Loan portfolio quality and securitisation
Angel Oak maintains a portfolio of non-QM mortgages backed by seasoned borrowers. Average credit score (FICO) hovers around 752, which is middle-of-the-road for residential mortgages but respectable for non-QM. The 90-plus-day delinquency rate (about 1.74 percent) suggests stable performance, though it is not negligible — about one in sixty loans is materially in arrears.
To manage credit risk and recycle capital, Angel Oak periodically securitises pools of mortgages. A securitisation works by selling the mortgages into a special-purpose entity that issues bonds backed by the loan cash flows. This structure lets the REIT access capital markets, transfer some credit risk, and unlock capital tied up in loans so it can originate new loans. For example, the company announced a $288.9 million securitisation in 2024 (AOMT 2024-13) backed by residential mortgages from its portfolio.
Capital allocation and the yield trade-off
How Angel Oak deploys capital reveals its business strategy. The firm pursues a carry trade: borrow at 8–9 percent, lend at 9–11 percent (the typical non-QM spread), and pocket the 1–2 percent difference. This spread shrinks in a rising-rate environment (borrowing costs climb faster than refinance-driven loan prepayments, which hurt yield) and widens in a falling-rate environment (older, higher-yielding loans stay on the books longer).
The leverage is moderate. The company operates with low recourse leverage (about 0.9x), meaning it has not aggressively levered up the equity base. This is a deliberate choice: lower leverage means lower returns in good times, but it also means the firm can survive periods of underperformance without distress.
Risks and the interest-rate sensitivity
Mortgage REITs are sensitive to interest rates and refinance dynamics. In a rising-rate environment, borrowers are less likely to refinance, so Angel Oak’s higher-yielding loans stick around longer — a plus for yield. But rising rates also mean higher funding costs for new debt. When rate curves invert or flatten, mortgage REITs can find their financing costs climbing faster than their yields, which compresses returns and can force management to cut distributions.
Credit risk is the second major risk. Non-QM loans are held by borrowers with non-standard income documentation, which can make underwriting harder. Economic stress — job losses, income disruption — can drive delinquencies up sharply. Angel Oak’s current delinquency rate is reasonable, but it is a lagging indicator: it is measured only after loans are already in arrears.
How to research Angel Oak as an investment
Start with Angel Oak’s quarterly filings, which break down the mortgage portfolio by vintage (age), FICO, LTV (loan-to-value ratio), and purpose. The SEC filings also detail the terms of its debt notes and any securitisations completed. Watch the net interest margin (the spread between loan yields and funding costs), which is reported in earnings calls and should trend positively in falling-rate environments and negatively in rising-rate environments.

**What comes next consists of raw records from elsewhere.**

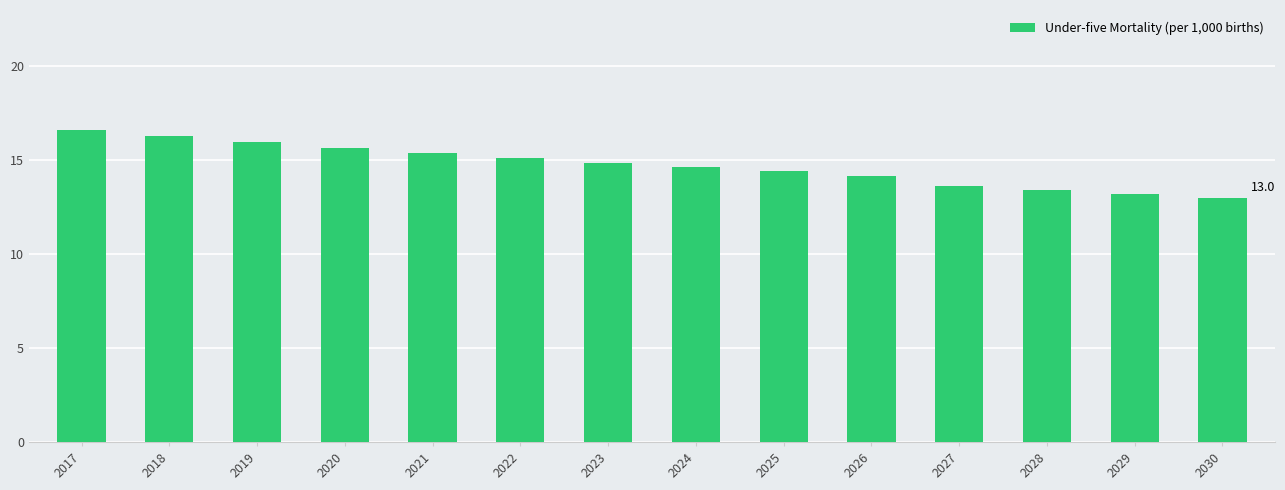

What is the average value?

14.7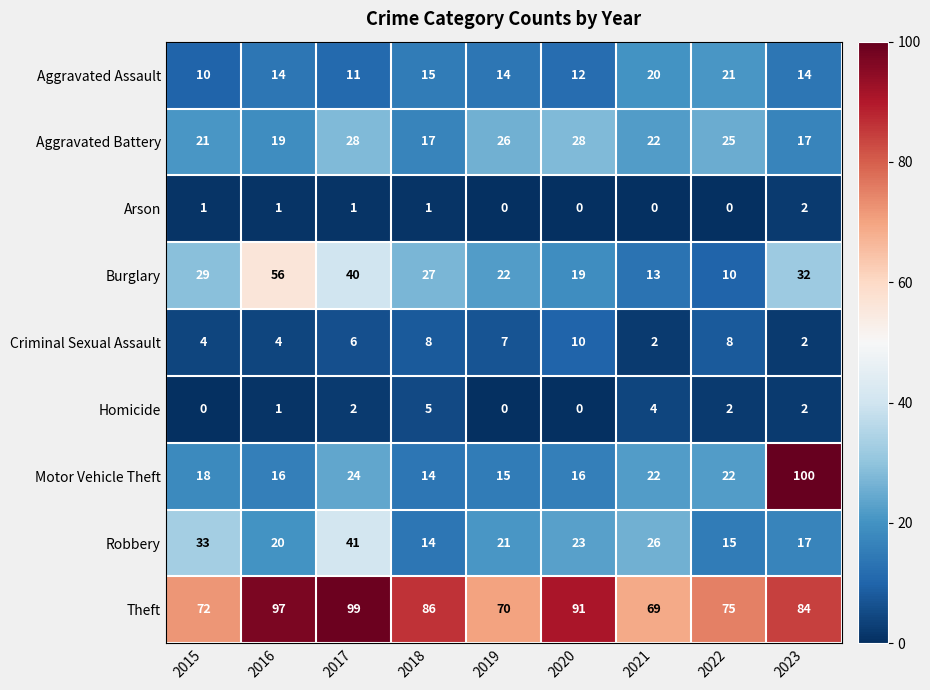

Which series has the widest spread of values?

Motor Vehicle Theft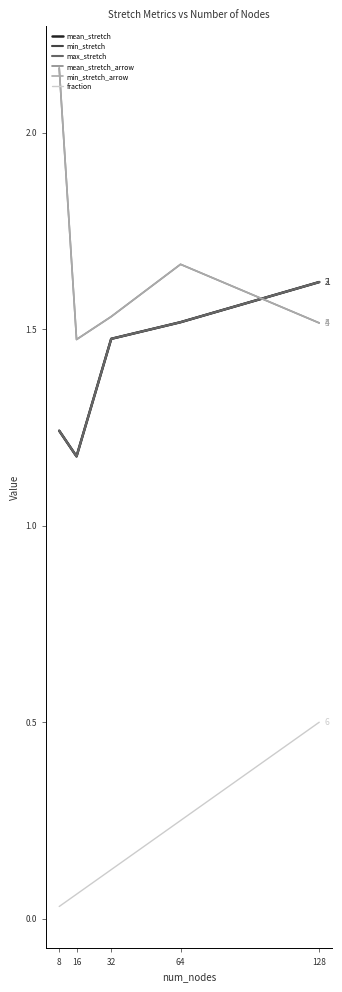

In mean_stretch_arrow, how many points are lower than both neighbors (excluding endpoints)?

1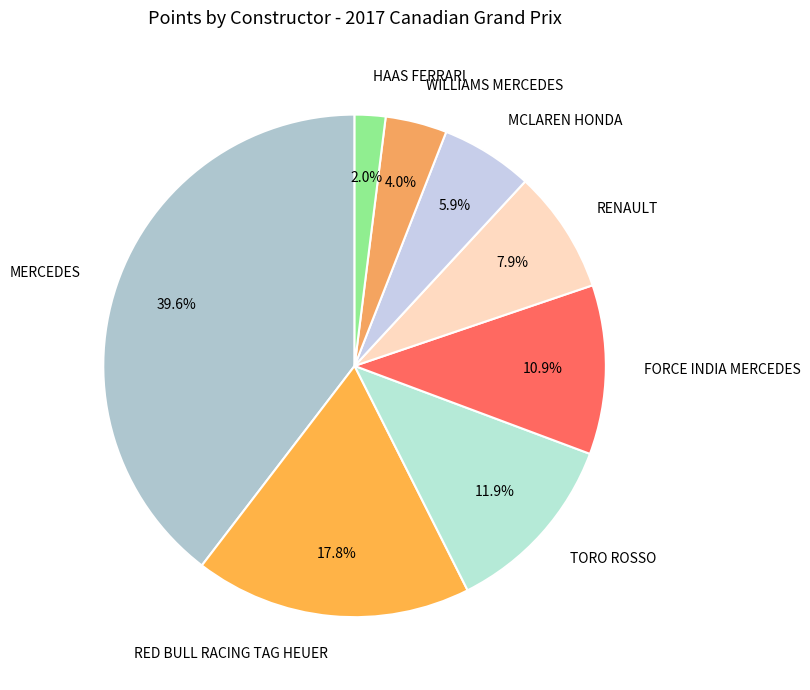

To the nearest percent, what is the difference between the largest and smallest slice percentages?

38%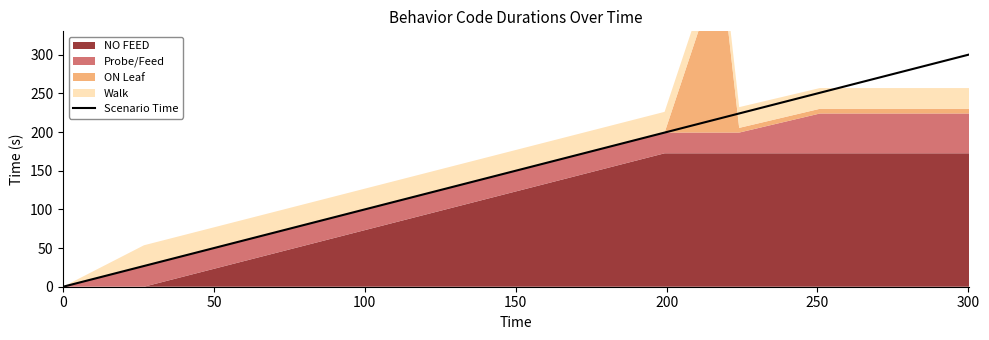

How many data points are above 217?

4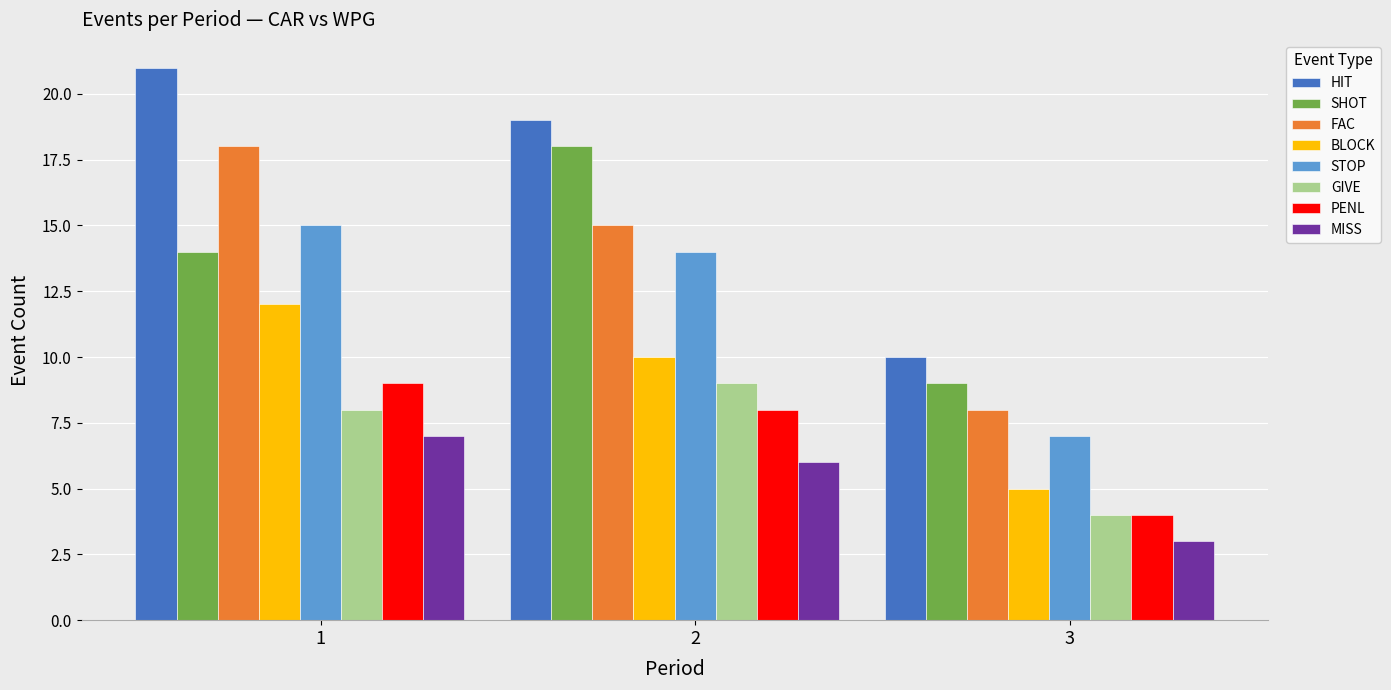

What is the spread (max minus min) of values at 2?

13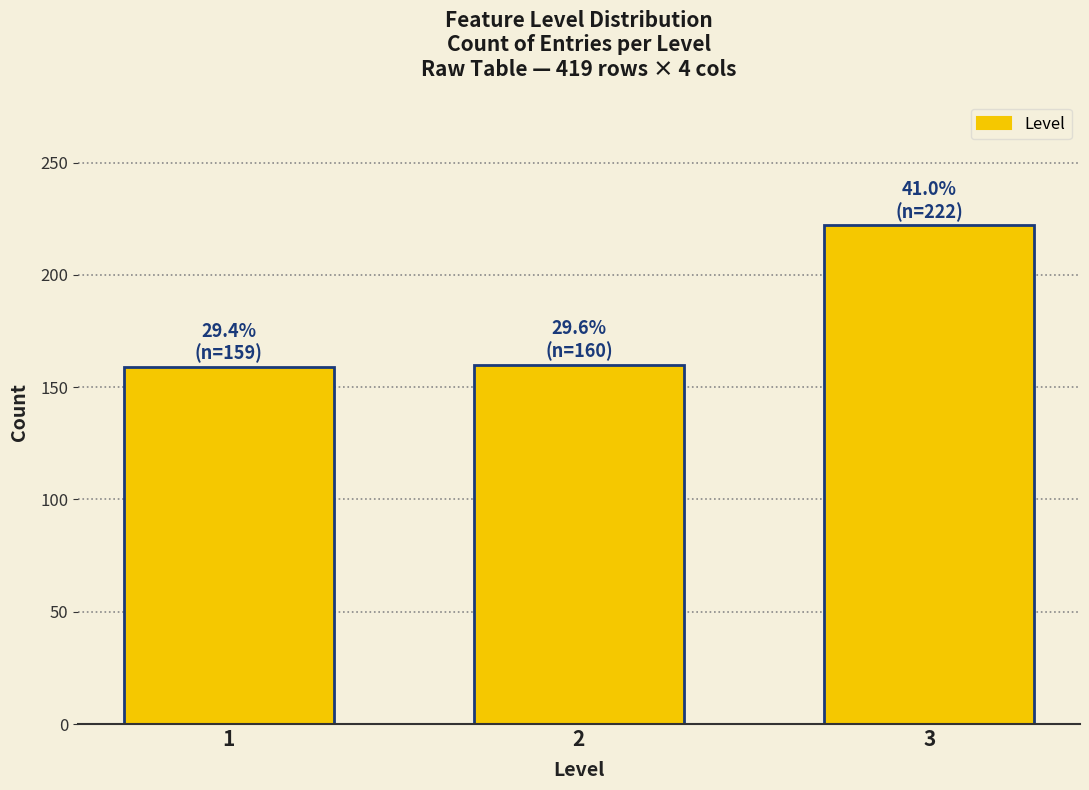

What is the value of the 1st bar from the left?

159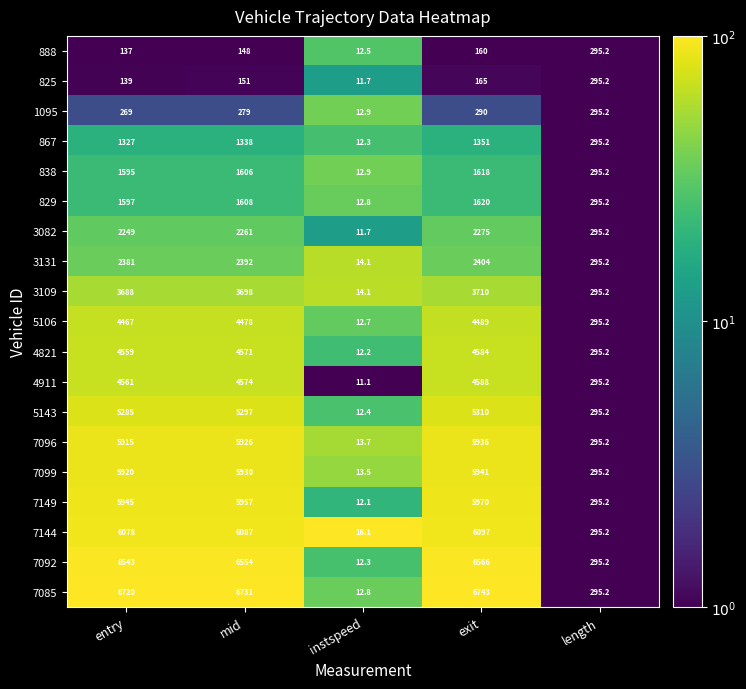

At how many categories does at least one series exceed 5333?

3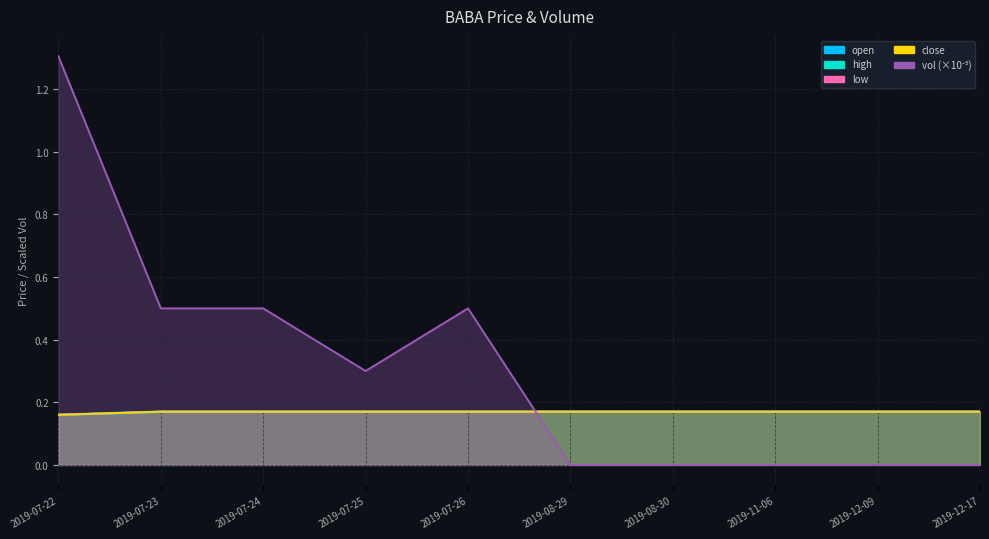

Where is high nearest to the value 0?

2019-07-22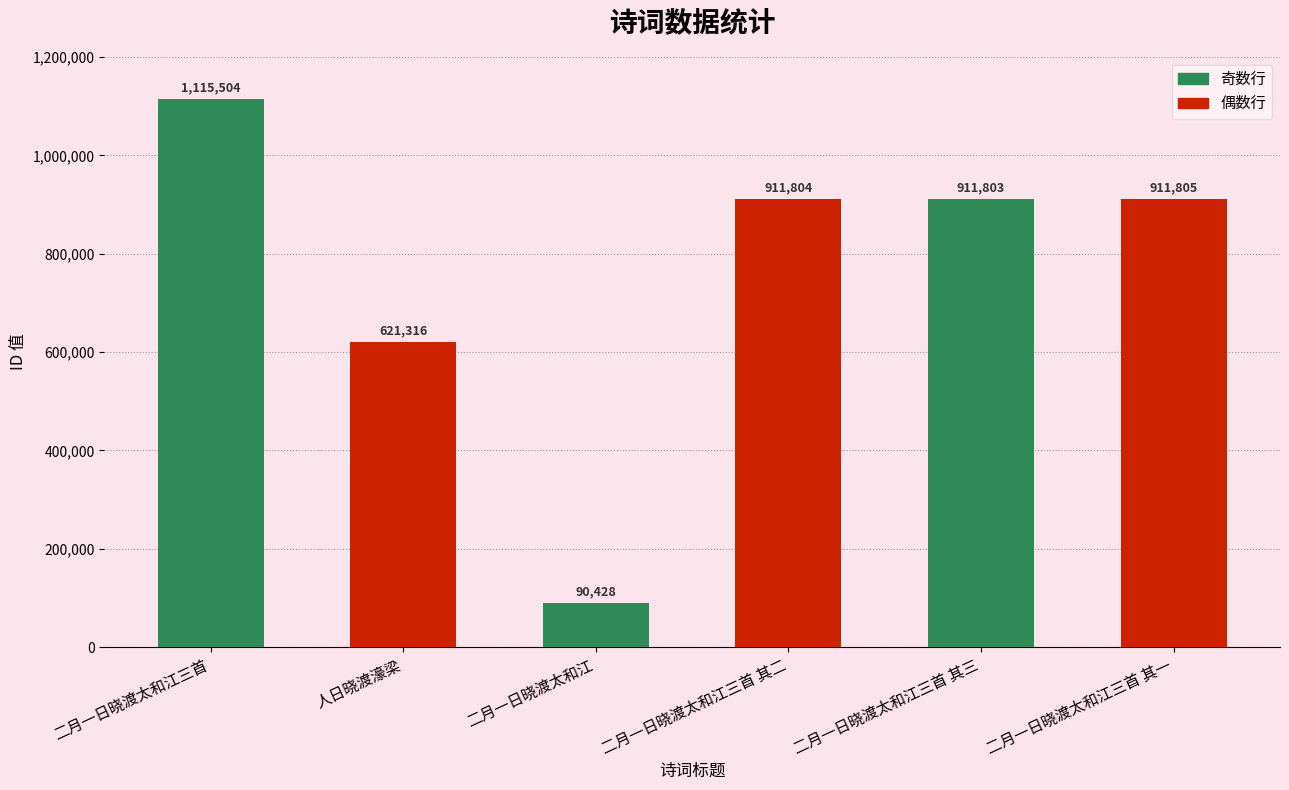

Count the number of categories in the chart.

6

Key metrics: average FICO and LTV of the loan pool (credit quality proxies), prepayment speeds (a sign of refinance activity), the 90-plus-day delinquency trend, and the equity-to-asset ratio (leverage). Non-QM loan yields are not standardised, but analyst reports and earnings calls often provide colour on the yield environment Angel Oak is operating in. Interest-rate derivatives and investor positioning can also signal when spreads are likely to widen or compress.